■ Document section:
▼▼▼

Published in final edited form as: Cell Syst. 2022 Jan 31;13(4):286–303.e10. doi: 10.1016/j.cels.2021.12.005

Figure 1. Pleiotropy underlying the fitness effects of gene perturbation can be approximated using dictionary learning.

Figure 1.

(A) Fitness screen collections measure changes in cell growth rate following gene perturbation across diverse cell contexts. Webster applies graph-regularized dictionary learning to these data to discover latent variables corresponding to biological functions. Webster returns (1) a dictionary matrix containing the fitness effect of perturbing each inferred biological function and (2) sparse gene-to-function loadings. Using this information, each measured gene effect can be approximated as a sparse linear combination of these latent functional effects, scaled by the appropriate loadings. Given the number of latent functions (k) and a sparsity parameter (t), Webster minimizes the total approximation error while preserving the local structure of genes and cell contexts in its reduced-dimensional representations (see also Figure S1A).

(B) A generative example. Fitness effects corresponding to two distinct biological functions are generated over 25 cell contexts, shown in a heatmap, with a negative score indicating a slowed growth rate.

(C) Top: diagram of gene-to-function relationships. Gene C influences both functions, representing pleiotropy. Bottom: A gene’s contribution to each function is captured in a loading score, shown in a heatmap.

▲▲▲

■ Source records:

▼▼▼

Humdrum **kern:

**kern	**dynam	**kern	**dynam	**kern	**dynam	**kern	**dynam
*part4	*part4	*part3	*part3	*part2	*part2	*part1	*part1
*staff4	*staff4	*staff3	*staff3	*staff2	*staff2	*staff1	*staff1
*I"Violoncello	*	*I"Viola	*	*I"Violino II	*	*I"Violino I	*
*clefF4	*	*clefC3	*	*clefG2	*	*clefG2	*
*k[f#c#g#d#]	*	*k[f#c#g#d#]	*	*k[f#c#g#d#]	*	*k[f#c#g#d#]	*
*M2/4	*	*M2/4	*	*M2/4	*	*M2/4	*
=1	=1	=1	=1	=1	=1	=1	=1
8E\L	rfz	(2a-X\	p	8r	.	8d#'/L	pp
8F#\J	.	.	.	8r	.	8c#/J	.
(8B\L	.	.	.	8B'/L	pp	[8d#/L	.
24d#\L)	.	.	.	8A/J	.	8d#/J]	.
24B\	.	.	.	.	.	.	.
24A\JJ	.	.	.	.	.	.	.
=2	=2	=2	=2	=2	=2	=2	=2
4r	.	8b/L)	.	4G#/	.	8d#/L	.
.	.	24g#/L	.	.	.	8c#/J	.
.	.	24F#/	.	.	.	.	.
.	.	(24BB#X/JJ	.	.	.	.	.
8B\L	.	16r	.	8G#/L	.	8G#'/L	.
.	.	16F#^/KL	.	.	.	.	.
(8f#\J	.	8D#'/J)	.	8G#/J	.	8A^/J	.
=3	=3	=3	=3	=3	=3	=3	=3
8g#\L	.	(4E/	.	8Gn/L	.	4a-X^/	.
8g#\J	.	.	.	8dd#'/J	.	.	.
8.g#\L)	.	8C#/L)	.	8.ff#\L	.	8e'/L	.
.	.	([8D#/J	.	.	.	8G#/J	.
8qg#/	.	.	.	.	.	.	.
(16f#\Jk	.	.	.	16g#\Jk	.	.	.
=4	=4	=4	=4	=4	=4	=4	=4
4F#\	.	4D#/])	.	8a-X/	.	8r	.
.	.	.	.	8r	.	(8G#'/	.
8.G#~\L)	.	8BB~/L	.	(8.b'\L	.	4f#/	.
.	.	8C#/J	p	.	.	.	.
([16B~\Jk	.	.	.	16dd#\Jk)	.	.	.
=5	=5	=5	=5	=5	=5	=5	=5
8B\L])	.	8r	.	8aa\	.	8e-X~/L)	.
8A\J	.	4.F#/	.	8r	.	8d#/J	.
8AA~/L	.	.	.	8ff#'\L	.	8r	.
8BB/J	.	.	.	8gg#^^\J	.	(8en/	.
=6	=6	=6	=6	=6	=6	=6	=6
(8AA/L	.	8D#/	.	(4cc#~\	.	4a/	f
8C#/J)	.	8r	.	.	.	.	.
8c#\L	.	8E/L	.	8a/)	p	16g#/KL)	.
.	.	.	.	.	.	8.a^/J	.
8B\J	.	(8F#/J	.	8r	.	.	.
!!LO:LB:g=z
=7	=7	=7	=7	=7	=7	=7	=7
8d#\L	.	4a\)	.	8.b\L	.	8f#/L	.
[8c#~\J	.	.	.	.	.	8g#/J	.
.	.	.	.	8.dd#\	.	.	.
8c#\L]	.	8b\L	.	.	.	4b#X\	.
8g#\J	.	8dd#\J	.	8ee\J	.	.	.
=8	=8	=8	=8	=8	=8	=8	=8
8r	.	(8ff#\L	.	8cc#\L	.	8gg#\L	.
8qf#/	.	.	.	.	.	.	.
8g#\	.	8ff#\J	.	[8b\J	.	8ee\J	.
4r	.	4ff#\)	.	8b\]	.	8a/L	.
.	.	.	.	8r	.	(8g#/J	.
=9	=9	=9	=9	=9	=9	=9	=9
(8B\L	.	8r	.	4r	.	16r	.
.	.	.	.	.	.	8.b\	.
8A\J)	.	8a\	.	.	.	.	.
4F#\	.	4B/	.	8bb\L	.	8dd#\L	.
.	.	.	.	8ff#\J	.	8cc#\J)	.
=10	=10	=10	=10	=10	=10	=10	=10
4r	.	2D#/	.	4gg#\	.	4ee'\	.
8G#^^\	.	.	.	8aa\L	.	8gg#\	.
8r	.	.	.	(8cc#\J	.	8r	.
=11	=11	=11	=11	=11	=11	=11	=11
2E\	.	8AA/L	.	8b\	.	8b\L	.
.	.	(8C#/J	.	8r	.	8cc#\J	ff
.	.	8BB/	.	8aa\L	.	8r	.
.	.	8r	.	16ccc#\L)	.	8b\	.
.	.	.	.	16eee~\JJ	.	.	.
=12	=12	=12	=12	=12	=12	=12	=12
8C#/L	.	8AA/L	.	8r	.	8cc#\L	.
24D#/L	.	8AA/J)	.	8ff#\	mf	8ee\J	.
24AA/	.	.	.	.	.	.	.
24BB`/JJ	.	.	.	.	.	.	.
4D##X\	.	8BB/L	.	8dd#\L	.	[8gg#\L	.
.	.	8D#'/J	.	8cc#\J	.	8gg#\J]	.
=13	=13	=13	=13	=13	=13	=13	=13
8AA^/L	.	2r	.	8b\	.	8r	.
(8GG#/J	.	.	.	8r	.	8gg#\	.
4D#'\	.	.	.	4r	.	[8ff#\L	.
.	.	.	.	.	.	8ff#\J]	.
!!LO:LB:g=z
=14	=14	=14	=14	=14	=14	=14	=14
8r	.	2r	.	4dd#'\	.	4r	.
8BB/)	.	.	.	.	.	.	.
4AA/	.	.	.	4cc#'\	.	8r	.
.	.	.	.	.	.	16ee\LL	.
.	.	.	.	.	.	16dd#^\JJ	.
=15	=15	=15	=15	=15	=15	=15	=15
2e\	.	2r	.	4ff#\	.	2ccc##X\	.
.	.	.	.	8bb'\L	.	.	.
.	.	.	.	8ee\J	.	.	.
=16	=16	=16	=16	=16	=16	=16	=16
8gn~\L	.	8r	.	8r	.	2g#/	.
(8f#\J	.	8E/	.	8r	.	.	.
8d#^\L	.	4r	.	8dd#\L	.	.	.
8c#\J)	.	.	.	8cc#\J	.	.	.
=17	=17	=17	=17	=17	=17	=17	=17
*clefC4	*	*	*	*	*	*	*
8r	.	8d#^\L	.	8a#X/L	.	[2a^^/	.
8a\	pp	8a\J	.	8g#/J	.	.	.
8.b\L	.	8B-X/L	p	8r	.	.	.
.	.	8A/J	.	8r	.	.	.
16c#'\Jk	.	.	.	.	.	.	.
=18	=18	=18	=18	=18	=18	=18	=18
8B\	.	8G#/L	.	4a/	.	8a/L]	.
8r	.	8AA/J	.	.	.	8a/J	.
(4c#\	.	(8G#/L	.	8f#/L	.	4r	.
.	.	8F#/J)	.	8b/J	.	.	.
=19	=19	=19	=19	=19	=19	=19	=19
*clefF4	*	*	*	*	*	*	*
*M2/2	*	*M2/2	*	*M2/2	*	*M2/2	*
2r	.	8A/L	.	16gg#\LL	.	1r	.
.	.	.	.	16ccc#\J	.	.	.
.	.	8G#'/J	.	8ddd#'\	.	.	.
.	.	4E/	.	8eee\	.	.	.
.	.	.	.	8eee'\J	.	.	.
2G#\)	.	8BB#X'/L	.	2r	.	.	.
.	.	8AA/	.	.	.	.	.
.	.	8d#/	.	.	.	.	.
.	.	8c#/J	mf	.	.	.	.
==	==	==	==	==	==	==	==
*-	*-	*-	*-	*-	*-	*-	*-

▲▲▲

■ Set of tasks:
**A.** Translate this sentence from the figure caption into Spanish: "Gene C influences both functions, representing pleiotropy."
**B.** According to the figure caption, over how many cell contexts are the fitness effects in the generative example generated?
The data have no connection to the figure caption.

■ Solutions per task:
**A.** El gen C influye en ambas funciones, lo que representa pleiotropía.

**B.** 25 cell contexts